Publié le 14 Apr 2025 - 23:32
Santé au Sénégal

Un système à bout de souffle, des solutions à concrétiser

 

Accéder à des soins de santé de qualité reste un défi quotidien pour de nombreux Sénégalais, En 2023, près de 47 % des Sénégalais vivaient en milieu rural, selon l’Agence nationale de la statistique et de la démographie (ANSD). Un chiffre lourd de conséquences en matière de santé, tant l'accès aux soins y reste difficile. Entre pénurie de personnel, hôpitaux sous-équipés et maladies évitables encore trop présentes, le système de santé sénégalais montre ses limites. Pourtant, des pistes de solutions existent. À condition d’y mettre les moyens.

Les infrastructures de santé sont encore très inégalement réparties. 70 % des médecins exercent à Dakar, qui ne regroupe pourtant qu’un quart de la population nationale. Dans certaines zones reculées, un seul médecin peut être responsable de plus de 30 000 habitants, bien au-delà des normes recommandées par l’Organisation mondiale de la santé (OMS), qui fixe le ratio idéal à un médecin pour 10 000 habitants.

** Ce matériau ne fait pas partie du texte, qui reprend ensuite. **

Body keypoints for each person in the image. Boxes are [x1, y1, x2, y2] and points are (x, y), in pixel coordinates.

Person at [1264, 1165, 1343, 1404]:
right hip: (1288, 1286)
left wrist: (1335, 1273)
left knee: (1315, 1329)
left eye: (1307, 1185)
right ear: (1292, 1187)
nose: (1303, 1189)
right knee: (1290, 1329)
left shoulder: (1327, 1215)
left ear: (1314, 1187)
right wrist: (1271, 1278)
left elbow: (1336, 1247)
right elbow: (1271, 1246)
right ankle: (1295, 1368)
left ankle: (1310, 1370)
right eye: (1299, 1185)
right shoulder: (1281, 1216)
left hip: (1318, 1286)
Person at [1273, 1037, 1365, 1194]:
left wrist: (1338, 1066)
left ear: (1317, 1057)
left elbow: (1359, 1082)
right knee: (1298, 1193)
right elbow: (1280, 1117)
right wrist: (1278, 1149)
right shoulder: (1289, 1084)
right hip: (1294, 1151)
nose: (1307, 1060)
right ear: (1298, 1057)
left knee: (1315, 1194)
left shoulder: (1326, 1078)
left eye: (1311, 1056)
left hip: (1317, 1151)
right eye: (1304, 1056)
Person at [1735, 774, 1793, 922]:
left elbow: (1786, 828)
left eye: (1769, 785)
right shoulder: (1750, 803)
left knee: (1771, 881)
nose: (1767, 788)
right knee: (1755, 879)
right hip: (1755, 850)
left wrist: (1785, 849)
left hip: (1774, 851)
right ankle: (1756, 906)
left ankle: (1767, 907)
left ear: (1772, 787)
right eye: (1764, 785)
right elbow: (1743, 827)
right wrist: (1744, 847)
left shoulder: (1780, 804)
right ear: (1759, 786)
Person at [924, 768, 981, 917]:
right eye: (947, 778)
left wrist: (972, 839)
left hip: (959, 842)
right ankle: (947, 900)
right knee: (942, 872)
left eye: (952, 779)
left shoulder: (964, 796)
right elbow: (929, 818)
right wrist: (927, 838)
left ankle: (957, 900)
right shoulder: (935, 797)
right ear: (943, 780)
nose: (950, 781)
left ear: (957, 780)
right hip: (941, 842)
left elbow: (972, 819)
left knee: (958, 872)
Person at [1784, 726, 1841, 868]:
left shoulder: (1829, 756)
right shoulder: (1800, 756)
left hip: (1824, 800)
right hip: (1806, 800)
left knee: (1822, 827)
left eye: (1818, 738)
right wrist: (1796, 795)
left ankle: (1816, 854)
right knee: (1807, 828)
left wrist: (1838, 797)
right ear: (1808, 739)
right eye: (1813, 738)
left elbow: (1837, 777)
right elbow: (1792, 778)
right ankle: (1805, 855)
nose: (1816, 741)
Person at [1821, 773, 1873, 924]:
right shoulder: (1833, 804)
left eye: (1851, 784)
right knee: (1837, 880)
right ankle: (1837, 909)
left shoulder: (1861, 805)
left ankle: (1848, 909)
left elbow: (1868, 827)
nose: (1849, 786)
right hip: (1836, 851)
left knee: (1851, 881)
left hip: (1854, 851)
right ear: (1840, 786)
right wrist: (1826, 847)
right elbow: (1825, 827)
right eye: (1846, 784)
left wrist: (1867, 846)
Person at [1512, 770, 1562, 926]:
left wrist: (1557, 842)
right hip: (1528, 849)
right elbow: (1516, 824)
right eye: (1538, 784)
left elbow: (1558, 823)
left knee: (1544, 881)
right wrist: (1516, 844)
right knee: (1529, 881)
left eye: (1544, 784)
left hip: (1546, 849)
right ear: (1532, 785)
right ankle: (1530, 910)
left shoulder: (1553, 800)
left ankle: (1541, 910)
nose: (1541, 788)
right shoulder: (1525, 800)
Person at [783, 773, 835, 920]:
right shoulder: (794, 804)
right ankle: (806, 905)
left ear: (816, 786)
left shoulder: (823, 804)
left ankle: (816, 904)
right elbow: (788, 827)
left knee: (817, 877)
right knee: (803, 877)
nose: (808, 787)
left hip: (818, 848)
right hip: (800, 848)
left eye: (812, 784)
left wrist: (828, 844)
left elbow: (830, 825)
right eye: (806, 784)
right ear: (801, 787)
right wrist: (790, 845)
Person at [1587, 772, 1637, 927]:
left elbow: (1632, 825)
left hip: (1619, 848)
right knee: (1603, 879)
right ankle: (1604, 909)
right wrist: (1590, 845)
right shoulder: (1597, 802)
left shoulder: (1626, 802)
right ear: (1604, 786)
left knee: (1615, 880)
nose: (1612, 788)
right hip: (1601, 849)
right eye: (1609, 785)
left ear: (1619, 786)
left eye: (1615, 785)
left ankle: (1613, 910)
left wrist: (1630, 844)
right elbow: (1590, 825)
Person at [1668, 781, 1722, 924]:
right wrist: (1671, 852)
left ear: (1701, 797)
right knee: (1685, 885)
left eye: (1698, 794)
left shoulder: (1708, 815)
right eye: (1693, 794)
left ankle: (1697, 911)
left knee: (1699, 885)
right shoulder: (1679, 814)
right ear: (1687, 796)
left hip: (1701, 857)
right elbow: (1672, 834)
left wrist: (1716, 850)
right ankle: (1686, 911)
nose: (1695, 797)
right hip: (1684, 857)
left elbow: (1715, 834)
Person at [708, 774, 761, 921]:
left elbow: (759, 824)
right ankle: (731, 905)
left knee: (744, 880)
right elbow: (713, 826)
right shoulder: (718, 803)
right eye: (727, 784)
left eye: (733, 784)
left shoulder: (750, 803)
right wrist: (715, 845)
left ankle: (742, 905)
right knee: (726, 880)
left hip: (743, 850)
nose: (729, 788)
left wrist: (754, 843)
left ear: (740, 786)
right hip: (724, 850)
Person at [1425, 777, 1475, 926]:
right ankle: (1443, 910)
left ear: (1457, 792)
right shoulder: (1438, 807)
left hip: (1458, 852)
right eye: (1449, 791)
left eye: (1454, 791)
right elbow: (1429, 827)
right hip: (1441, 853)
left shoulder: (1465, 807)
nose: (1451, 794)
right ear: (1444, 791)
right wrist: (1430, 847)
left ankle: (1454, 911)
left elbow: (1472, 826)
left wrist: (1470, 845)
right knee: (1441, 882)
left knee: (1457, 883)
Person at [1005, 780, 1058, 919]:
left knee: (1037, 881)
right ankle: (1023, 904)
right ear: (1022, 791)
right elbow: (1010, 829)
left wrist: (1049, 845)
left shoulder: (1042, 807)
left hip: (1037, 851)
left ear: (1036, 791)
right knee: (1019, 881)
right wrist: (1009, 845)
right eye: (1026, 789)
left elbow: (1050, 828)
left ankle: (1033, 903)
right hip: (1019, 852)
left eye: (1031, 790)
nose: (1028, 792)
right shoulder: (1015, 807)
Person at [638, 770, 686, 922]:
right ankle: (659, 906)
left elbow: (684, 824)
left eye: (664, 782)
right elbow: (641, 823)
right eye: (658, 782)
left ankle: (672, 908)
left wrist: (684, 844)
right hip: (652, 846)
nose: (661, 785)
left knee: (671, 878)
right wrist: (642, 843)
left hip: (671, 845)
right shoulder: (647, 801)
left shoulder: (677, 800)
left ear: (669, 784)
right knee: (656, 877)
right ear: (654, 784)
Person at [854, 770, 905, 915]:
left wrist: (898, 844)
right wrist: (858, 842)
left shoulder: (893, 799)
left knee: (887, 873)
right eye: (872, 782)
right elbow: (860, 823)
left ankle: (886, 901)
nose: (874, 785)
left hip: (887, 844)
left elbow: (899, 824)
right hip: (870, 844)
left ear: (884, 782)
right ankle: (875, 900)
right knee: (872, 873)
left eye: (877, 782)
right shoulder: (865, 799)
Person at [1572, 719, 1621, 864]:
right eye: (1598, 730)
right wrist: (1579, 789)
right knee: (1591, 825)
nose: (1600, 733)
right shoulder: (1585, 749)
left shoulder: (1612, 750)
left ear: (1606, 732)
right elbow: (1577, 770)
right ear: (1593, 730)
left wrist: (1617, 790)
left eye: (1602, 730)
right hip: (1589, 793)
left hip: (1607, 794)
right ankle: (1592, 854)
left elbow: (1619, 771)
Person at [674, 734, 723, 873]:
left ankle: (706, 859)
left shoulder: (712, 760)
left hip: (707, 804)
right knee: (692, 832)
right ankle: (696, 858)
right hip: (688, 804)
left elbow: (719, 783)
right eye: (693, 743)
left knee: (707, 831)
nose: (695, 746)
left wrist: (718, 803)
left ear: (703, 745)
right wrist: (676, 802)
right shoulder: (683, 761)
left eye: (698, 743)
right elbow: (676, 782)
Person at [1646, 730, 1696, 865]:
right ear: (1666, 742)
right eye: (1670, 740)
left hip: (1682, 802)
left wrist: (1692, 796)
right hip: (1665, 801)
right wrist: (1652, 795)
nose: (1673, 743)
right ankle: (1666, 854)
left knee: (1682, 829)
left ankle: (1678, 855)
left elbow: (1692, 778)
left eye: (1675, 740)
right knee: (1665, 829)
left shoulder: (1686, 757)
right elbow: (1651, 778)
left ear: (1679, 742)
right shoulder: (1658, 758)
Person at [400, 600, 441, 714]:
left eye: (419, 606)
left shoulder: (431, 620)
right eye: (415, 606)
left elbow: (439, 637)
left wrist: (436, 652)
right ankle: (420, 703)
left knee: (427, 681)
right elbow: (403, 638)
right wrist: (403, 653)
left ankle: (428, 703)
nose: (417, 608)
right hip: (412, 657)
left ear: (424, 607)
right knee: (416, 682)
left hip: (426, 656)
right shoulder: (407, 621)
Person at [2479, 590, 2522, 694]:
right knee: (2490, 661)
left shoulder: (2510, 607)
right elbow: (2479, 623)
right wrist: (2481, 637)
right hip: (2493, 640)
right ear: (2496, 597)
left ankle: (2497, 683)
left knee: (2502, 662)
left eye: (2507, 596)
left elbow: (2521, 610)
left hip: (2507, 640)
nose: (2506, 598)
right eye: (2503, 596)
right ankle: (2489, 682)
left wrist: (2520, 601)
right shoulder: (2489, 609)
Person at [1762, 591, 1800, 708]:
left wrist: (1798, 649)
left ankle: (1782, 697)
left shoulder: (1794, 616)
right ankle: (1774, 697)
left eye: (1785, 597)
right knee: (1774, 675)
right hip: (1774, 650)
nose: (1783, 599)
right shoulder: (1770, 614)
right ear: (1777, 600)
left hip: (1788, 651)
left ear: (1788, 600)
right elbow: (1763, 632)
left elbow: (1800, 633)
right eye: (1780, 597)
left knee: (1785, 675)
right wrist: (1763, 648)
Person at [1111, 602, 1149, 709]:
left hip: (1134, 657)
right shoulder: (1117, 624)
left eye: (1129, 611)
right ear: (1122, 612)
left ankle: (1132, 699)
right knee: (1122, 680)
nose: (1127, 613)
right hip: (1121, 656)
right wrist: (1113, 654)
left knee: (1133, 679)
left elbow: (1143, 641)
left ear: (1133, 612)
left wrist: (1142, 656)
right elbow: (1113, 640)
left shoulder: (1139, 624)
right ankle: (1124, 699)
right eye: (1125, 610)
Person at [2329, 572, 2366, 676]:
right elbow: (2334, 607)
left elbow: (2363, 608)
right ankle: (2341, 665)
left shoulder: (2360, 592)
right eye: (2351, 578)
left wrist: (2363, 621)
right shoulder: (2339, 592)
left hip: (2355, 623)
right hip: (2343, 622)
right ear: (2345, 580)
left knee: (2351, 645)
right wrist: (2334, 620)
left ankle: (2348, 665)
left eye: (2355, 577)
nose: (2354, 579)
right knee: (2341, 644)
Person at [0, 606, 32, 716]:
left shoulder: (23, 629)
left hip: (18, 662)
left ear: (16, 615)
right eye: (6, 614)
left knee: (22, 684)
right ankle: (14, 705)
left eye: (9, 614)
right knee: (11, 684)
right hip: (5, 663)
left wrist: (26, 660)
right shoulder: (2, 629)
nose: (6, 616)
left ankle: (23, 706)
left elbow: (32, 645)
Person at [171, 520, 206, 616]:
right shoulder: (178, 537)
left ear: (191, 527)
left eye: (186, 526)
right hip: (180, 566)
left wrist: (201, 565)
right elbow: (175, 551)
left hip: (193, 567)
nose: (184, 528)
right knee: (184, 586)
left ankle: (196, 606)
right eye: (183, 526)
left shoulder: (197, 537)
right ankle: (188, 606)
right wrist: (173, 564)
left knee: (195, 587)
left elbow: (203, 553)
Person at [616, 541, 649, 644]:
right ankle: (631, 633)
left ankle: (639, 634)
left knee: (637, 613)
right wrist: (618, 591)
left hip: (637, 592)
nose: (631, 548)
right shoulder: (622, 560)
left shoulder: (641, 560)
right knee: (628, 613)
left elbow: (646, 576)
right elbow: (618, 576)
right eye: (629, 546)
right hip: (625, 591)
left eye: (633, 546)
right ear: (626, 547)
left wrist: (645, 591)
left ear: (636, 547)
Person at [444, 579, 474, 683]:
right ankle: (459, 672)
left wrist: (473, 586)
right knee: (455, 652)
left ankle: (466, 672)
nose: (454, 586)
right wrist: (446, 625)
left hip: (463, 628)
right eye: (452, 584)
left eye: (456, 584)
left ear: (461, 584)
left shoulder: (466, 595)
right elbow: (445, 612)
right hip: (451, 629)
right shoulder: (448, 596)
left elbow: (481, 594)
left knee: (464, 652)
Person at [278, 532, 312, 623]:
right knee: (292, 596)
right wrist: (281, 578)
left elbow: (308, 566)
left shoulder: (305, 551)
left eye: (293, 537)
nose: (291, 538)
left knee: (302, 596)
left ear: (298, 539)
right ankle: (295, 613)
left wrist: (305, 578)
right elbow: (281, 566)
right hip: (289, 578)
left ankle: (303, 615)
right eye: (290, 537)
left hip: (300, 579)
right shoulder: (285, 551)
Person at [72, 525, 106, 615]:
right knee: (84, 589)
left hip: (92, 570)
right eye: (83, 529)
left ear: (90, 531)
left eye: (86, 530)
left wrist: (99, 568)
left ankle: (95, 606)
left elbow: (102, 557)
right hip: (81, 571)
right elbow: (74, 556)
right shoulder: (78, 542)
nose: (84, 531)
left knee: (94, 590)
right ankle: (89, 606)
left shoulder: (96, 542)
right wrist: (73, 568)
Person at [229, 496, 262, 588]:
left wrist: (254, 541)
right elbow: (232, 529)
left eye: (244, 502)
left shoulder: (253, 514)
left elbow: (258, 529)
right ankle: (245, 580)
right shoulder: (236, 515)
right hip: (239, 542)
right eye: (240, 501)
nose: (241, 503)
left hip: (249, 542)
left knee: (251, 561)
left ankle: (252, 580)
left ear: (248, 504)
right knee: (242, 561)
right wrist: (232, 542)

D’ailleurs, beaucoup de malades doivent parcourir de longues distances, parfois plusieurs heures à pied ou en charrette, pour atteindre un poste de santé, souvent mal équipé. Cette inaccessibilité géographique est l’un des principaux freins à la prise en charge précoce des maladies.

Dans des régions comme Kolda, Matam ou Tambacounda, se rendre à un poste de santé peut signifier marcher des kilomètres. "Nous n’avons qu’un seul poste de santé dans tout le village, et le médecin n’y vient qu’un jour sur deux", témoigne Aissatou, habitante de Vélingara.

En 2022, le Sénégal comptait environ 0,7 médecin pour 10 000 habitants, contre une moyenne de 1,5 en Afrique subsaharienne et plus de 30 dans les pays développés. Le manque de personnel touche aussi les infirmiers, les sage-femmes et les spécialistes.

Cette situation s’explique par un manque de formation, une mauvaise répartition géographique, mais aussi par le phénomène de "fuite des cerveaux" : de nombreux professionnels de santé formés au Sénégal choisissent de partir travailler à l’étranger, où les conditions sont plus avantageuses.

Malgré des progrès, le Sénégal continue de lutter contre des maladies qu’on aurait pu espérer maîtrisées. Le paludisme reste l'une des premières causes de consultation dans les structures de santé. En 2022, plus de 900 000 cas ont été enregistrés dans le pays.

La mortalité infantile est également préoccupante : 37 décès pour 1 000 naissances vivantes, selon l'UNICEF. Quant à la mortalité maternelle, elle s’élève à 236 décès pour 100 000 naissances, bien au-dessus des objectifs fixés par les Nations unies.

Ces chiffres traduisent des carences dans la prévention, l’accès à l’eau potable, l’assainissement et la sensibilisation des populations.

La Couverture Maladie Universelle (CMU), lancée en 2013, devait permettre à tous les Sénégalais, en particulier les plus démunis, d’accéder aux soins. Dix ans plus tard, seuls 47 % de la population sont effectivement couverts, selon les dernières données du ministère de la Santé.

D’ailleurs, l’accès universel et équitable aux soins est au cœur de la vision Sénégal 2050. Le programme prévoit la gratuité progressive des soins de santé de base pour les couches les plus vulnérables : enfants, femmes enceintes, personnes âgées et indigents. L’objectif est d’éliminer les barrières économiques à l’accès aux soins tout en renforçant les infrastructures sanitaires, en particulier dans les zones rurales, pour combler les inégalités territoriales criantes.

Beaucoup de familles continuent donc de payer leurs soins de manière informelle, avec un reste à charge estimé à plus de 60 %, l’un des plus élevés en Afrique de l’Ouest. Ce coût élevé pousse de nombreux malades à renoncer aux soins. Par ailleurs, la revalorisation des professionnels de la santé est essentielle. Le recrutement massif, la formation continue, l’amélioration des conditions de travail et la revalorisation salariale sont envisagés dans le programme de la vision Sénégal 2050 pour redonner confiance et dignité à ceux qui portent le système à bout de bras.

Aujourd’hui le droit à la santé pour tous reste encore un objectif à atteindre au Sénégal. Si des avancées notables ont été réalisées, elles restent fragiles face à la croissance démographique et aux inégalités persistantes. Pour relever ces défis, il faudra une volonté politique forte, des investissements durables, mais aussi l’engagement des communautés elles-mêmes. La santé ne peut plus attendre.